Description Anthony Awtrey 2010-10-01 22:28:51 UTC
I've got reproducible kernel panics on recent stable kernels (2.6.32.8/16/23 and 2.6.35.2 specifically), but not on 2.6.30.x kernels. The panic/oops are occurring on two different hardware platforms; the Panasonic Toughbook CF-19 Mark 3 and and Toughbook CF-74 Mark 4. These are the latest revisions of these hardware models and we have seen the issue on multiple units.

I'll attach the dmesg output from a few different panics / oops we've captured. There are two or three variations of kernel panics that repeat, so I'll include representatives from each type. All of the kernel panics I've seen occur during  boot (initramfs or early init boot process). Once a system is up and running fully, I've not seen a single lockup or oops of this type again. I've looked at related bugs with the acpi subsystem, but haven't seen anything quite like our issue, so I am opening a new issue here.

FYI, I build mainline kernels, using the Debian config and package process, with some very minor config tweaks. My base OS is the Squeeze pre-release. My local mirror has the following package versions for key related packages:

 * udev 160-1
 * module-init-tools 3.12-1
 * initramfs-tools 0.98.1

I have been *unable* to repeat this issue using either a Lenny baseline or a Squeeze baseline running the 2.6.30 kernel.
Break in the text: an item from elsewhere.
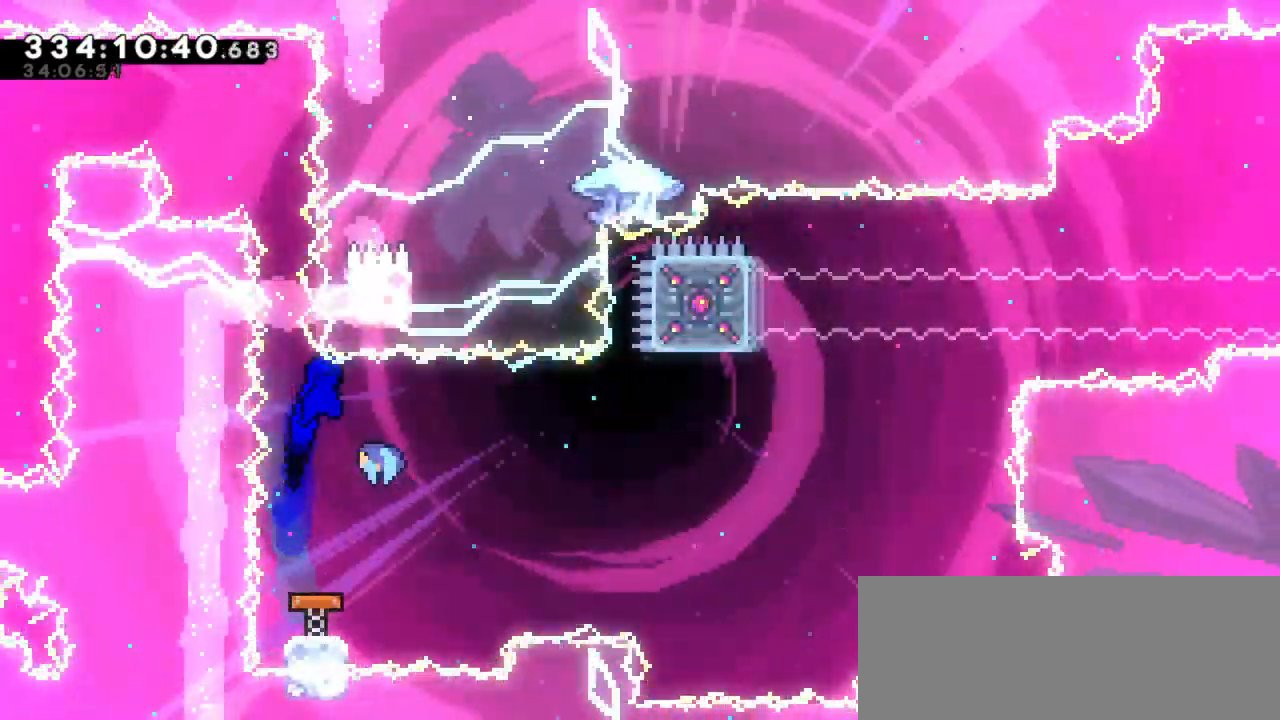
{"keys": [], "events": [[300, "right", "up"]]}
I'll include the full panic messages to this ticket for each of the crashes, but here is a summary of the fun.


The first type of issue reports bugs in the mm/slab.c or kernel/cred.c code.

kernel BUG at mm/slab.c:2972!
invalid opcode: 0000 [#1] SMP 
last sysfs file: /sys/devices/pci0000:00/0000:00:02.1/resource

kernel BUG at mm/slab.c:2974!
invalid opcode: 0000 [#1] SMP
last sysfs file: /sys/class/net/lo/operstate

kernel BUG at mm/slab.c:2974!
invalid opcode: 0000 [#1] SMP
last sysfs file: /sys/class/power_supply/BAT1/technology

kernel BUG at mm/slab.c:2974!
invalid opcode: 0000 [#1] SMP
last sysfs file: /sys/class/power_supply/BAT1/technology

kernel BUG at kernel/cred.c:101!
invalid opcode: 0000 [#1] SMP
last sysfs file: /sys/class/net/lo/operstate


Another type of issue is a report of an unable to handle kernel paging request

BUG: unable to handle kernel paging request at 52545346
IP: [<c11696af>] acpi_ut_update_object_reference+0x1d/0x11b
*pdpt = 00000000375f1001 *pde = 0000000000000000
Oops: 0000 [#1] SMP
last sysfs file: /sys/class/net/lo/operstate


The the last type of issue we've seen are null pointer dereferences.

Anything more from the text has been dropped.